Excerpt provided:

━━━━━━━━

Application of bone metabolic parameters in the diagnosis of growing pains

1 INTRODUCTION

Growing pains (GPs) were first described in 1823 by French physician Marcel Duchmap as the most common recurrent leg pain problem in children, which occur in about 3% to 47% of children with no organic lesions.1, 2 There is no evidence that GP is associated with particularly rapid growth.3 GP mostly affects children aged 3–12 years, and the highest incidence is found in the 4- to 6-year age bracket.3 GP is almost always bilateral, usually nonarticular, and often located in the shins, calves, thighs, or popliteal fossa.4 The pain usually occurs at night, with intensity varying from mild to very severe, and resolves by morning. The severity and duration of pain varies from child to child.5 In severe cases, the pain can occur daily. The duration of pain ranges from minutes to hours. Some children experience regular pain, whereas others have days or months of pain-free periods between episodes, which vary from child to child.6 Previous studies found association between GP and abdominal pains, nonspecific headaches, and behavioral disorders.7 Meanwhile, GP is not related to serious organic lesions and usually resolves by late childhood. The physical examination showed no objective signs of inflammation.8, 9 However, frequent pain may have tremendous impacts on the children and their family's daily routines including activity, sleep, frequent use of pain relief medications, and causing anxiety.10, 11 The etiology of GP has still not been fully elucidated, despite its discovery for over 200 years ago. Many different theories have been postulated, but none have been confirmed. Unknown etiology contributes to diagnostic difficulty that the diagnosis of GP requires the exclusion of other diseases with similar clinical manifestations.12 Thereby, GP has been more of a diagnosis of exclusion than an explicit entity with ambiguity in diagnostic criteria, which has become a hot research topic.

━━━━━━━━

(Stored items)
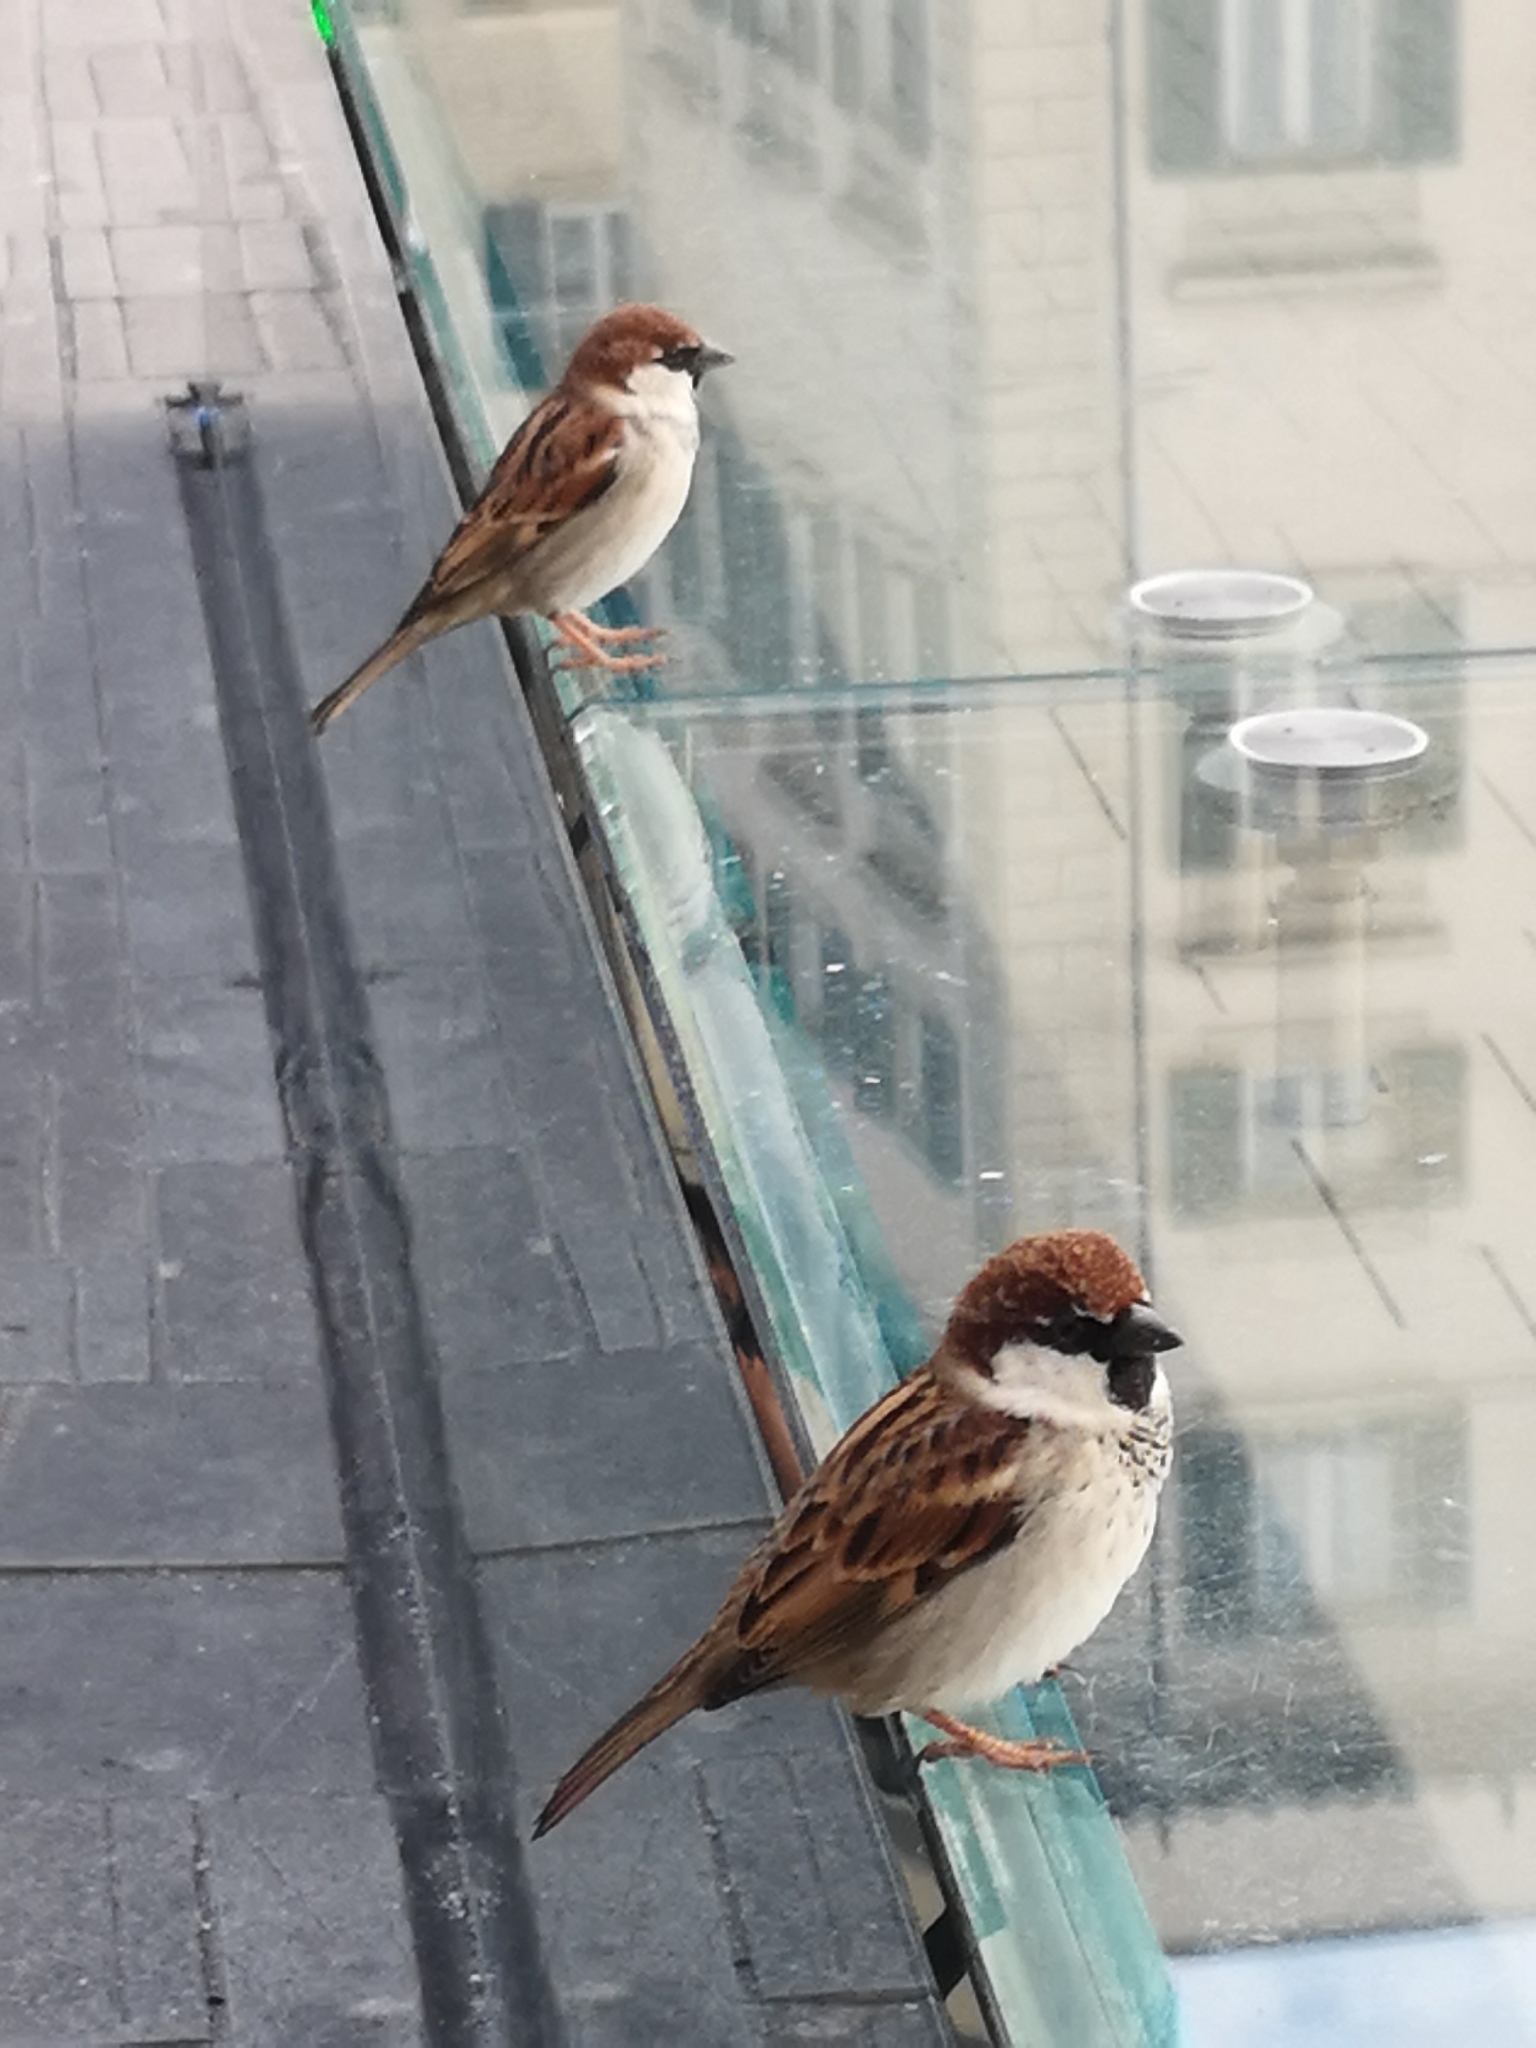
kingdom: Animalia
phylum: Chordata
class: Aves
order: Passeriformes
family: Passeridae
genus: Passer
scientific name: Passer italiae
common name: Italian sparrow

━━━━━━━━

Activity: Continue the introduction on growing pains from the point where it stops.

Your response:
According to some studies, the bone mineral density of some children with GP was significantly less than that of healthy children, and hypovitaminosis D may play a role in the pathogenesis of GP.4, 13 Therefore, we speculate that altered bone metabolism may occur in children with GP. Traditionally, densitometry techniques were recognized as a gold standard for the assessment of bone status. However, these measures only reflect the static state of bone tissue.14 The detection of bone metabolism markers can reflect the dynamic state of bone metabolism, and they show a significantly higher sensitivity at the early stage of bone metabolism changes.15 Metabolites released by osteoblasts during bone formation and bone matrix fragments and secretions produced by osteoclasts during bone resorption enter the bloodstream and can be detected. They are divided into three types: markers for bone formation, markers for bone resorption, and calcium (Ca) and phosphorus (P) metabolism indicators. For bone formation, markers reflecting osteoblast activity are by-products of osteoblastic enzymes, matrix proteins, or collagen synthesis, including procollagen type-I N-terminal (PINP) released during the procession of type-I procollagen into collagen and osteocalcin (OC) synthesized by mature osteoblasts.16-18 For bone resorption, markers reflecting osteoclast activity are degradation products of type-I collagen, such as C-terminal cross-linked telopeptides of type-I collagen (CTX) and tartrate-resistant acid phosphatase type 5b (TRACP5b) which is an enzyme secreted by osteoclasts.13 Calcium and phosphorus metabolism indicators mainly include 25-hydroxyvitamin D (25(OH)D), parathormone (PTH), calcium (Ca), and phosphorus (P). The homeostasis of calcium and phosphate is mainly regulated by 25(OH)D and PTH, promoting bone mineralization.19 Advances in the correlation between the above bone metabolic parameters and GP may provide potential alternative diagnostic targets in diagnostic studies of GP.

The study aimed to investigate differential bone metabolism parameters between GP and healthy children, through measuring the serum levels of markers of bone reformation (PINP and OC), markers of bone absorption (CTX and TRACP5b), and calcium and phosphorus metabolism indicators (25(OH)D, PTH, Ca, and P). Analyzing diagnostic value of bone metabolic parameters will complement the currently utilized exclusion-based diagnostic strategies of GP.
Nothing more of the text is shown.